→ **Records supplied**:
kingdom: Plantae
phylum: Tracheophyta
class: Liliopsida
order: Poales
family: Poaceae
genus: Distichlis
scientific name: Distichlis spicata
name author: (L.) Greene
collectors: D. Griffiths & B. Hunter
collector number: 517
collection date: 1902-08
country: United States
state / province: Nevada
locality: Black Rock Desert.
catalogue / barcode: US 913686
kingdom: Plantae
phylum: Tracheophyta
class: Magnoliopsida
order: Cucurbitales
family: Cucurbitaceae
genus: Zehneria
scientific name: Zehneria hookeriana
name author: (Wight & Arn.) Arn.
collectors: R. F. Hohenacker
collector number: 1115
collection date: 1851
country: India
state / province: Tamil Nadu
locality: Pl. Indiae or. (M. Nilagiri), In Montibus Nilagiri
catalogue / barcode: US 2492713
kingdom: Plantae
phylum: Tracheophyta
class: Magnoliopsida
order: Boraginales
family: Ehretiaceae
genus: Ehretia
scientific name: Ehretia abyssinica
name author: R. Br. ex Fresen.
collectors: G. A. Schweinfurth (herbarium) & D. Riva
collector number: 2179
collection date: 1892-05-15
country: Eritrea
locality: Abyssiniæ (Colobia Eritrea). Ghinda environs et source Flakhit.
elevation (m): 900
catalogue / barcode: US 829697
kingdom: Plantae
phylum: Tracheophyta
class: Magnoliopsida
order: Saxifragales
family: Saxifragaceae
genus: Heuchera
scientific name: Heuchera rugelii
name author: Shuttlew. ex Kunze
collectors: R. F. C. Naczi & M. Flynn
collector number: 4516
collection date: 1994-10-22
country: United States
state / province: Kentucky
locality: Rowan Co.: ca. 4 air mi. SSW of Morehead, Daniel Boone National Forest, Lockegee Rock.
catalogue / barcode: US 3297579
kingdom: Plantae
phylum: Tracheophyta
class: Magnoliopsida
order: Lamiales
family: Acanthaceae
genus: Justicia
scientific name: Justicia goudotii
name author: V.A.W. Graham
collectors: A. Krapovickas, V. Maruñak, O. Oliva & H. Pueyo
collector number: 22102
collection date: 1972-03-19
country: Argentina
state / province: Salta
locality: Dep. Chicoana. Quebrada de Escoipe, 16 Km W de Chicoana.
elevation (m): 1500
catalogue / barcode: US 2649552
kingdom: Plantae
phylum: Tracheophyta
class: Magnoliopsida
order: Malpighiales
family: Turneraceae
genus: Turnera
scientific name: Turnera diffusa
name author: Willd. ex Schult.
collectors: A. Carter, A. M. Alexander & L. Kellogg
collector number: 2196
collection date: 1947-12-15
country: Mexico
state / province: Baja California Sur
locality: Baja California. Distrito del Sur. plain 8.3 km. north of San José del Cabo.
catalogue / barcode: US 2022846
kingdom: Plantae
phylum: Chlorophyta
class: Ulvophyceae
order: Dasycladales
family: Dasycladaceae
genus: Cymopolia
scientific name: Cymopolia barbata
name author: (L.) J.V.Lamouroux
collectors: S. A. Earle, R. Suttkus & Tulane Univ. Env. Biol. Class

→ **Exercise goal**: Rewrite the material starting at the line "state / province: Salta" and ending at the last line, changing every "locality" to "site" and keeping everything else the same.

→ **Response to this task**:
state / province: Salta
site: Dep. Chicoana. Quebrada de Escoipe, 16 Km W de Chicoana.
elevation (m): 1500
catalogue / barcode: US 2649552
kingdom: Plantae
phylum: Tracheophyta
class: Magnoliopsida
order: Malpighiales
family: Turneraceae
genus: Turnera
scientific name: Turnera diffusa
name author: Willd. ex Schult.
collectors: A. Carter, A. M. Alexander & L. Kellogg
collector number: 2196
collection date: 1947-12-15
country: Mexico
state / province: Baja California Sur
site: Baja California. Distrito del Sur. plain 8.3 km. north of San José del Cabo.
catalogue / barcode: US 2022846
kingdom: Plantae
phylum: Chlorophyta
class: Ulvophyceae
order: Dasycladales
family: Dasycladaceae
genus: Cymopolia
scientific name: Cymopolia barbata
name author: (L.) J.V.Lamouroux
collectors: S. A. Earle, R. Suttkus & Tulane Univ. Env. Biol. Class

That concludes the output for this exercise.